Ambar, an undocumented immigrant living in the United States, moves into a boarding house in a new city. She was the full time caregiver of her ailing mother until her death and now has a chance at a fresh start. Everything starts to go wrong once she enters her new home. It’s like something doesn’t want her to leave no matter how hard she tries to get a better life.

No One Gets Out Alive is an adaptation of an Adam Nevill novel written by Jon Croker and Fernanda Coppel. There are a few choices made to add more layers to the narrative that better support the paranormal elements of the film. The original book features an unlucky woman stuck in a string of low-wage jobs trying to find a more secure footing in the world. The film resets the story in the United States and focuses on undocumented immigrants. The things Ambar discovers in her first two days in the boarding house would be enough to send anyone fleeing into the night if they had the choice; she doesn’t, and neither do the other women living in the building.

Things don’t add up straight away.
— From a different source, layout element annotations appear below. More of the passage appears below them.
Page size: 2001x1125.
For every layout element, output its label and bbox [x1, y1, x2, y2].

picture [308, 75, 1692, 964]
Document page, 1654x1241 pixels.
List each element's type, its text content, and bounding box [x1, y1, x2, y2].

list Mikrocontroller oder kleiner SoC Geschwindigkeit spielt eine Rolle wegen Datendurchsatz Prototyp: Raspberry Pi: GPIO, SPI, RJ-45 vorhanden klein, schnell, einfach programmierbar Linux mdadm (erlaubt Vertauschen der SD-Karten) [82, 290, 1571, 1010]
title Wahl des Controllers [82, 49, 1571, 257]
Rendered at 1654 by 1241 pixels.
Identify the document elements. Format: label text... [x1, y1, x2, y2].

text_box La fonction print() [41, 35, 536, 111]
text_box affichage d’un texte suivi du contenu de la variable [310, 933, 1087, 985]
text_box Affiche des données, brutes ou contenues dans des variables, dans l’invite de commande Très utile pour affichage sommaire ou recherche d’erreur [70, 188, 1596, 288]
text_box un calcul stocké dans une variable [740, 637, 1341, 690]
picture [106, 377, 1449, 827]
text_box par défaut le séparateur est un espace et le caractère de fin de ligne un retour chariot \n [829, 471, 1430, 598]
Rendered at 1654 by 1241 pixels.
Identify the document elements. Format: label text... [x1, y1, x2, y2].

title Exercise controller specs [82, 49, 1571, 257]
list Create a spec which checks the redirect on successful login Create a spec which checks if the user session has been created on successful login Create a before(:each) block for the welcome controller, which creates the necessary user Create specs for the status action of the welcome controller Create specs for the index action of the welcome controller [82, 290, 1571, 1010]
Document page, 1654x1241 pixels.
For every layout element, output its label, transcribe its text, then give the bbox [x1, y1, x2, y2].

The landlord, Red, demands an entire month’s rent in advance once he finds out Ambar is undocumented. His accounting of how many people live in the boarding house never seems to add up, and the few women we do meet all seem incredibly nervous to talk to anyone. There are strange noises everywhere that eventually come into focus as cries for help. Footprints appear on the ground with no one there to leave them. It’s a moody setup for a paranormal horror film.

The biggest issue with No One Gets Out Alive is being a bit too direct. The lead up to the second act blatantly spells out what is happening. Ambar explores the shared study of the living room, which features a collection of photographs, books, artifacts, and constantly playing audio recordings that detail a ritual to appease some kind of god or spirit. I won’t spoil it even though the film blatantly does. This is the kind of reveal that typically happens going into the third act of this kind of story onscreen. Think learning about Sadako or Samara in The Ring or the reveal of the psychic medium’s finding in decades of haunted house films.

The technical execution of the film is good. The special effects feel real and the sound design adds a lot of tension. Everything from the costumes to the makeup to the set dressing grounds the story in a believable way. It’s just paced a bit too much like a horror book to really soar onscreen.

Nevill’s voice as an author is present throughout the film. He is a modern master at this style of paranormal storytelling. His books feature great foreshadowing that twists further than you could imagine as the story progresses. The stories he writes feel like they are inevitable, not hopeless, and there is a difference.

In this style of literary horror, the structure can feel more like a spiral than a more traditional story arc. It feels like your spiraling down to the final scare with no way to slow the fall. This kind of horror pulls you along, dragging you around key details again and again until every aspect is explored and their true purpose is revealed. You’ll often find that there are intentional gaps in your knowledge because the author doesn’t want to distract you from the horror. You don’t get to breathe in these stories. Film simply reveals too much of the outside world for this narrative format to easily translate from the page.

The last act of No One Gets Out Alive works really well onscreen. It is incredibly tense and unpredictable without abandoning what you already learned about this world. The grand reveal is inherently cinematic, as the layers of the narrative thrown out so early in the runtime lock into their final forms. The story itself allows the world view to focus in on the most significant details to the horror and it’s terrifying.

Fans of paranormal and literary horror will find something to enjoy in No One Gets Out Alive.

No One Gets Out Alive is streaming on Netflix.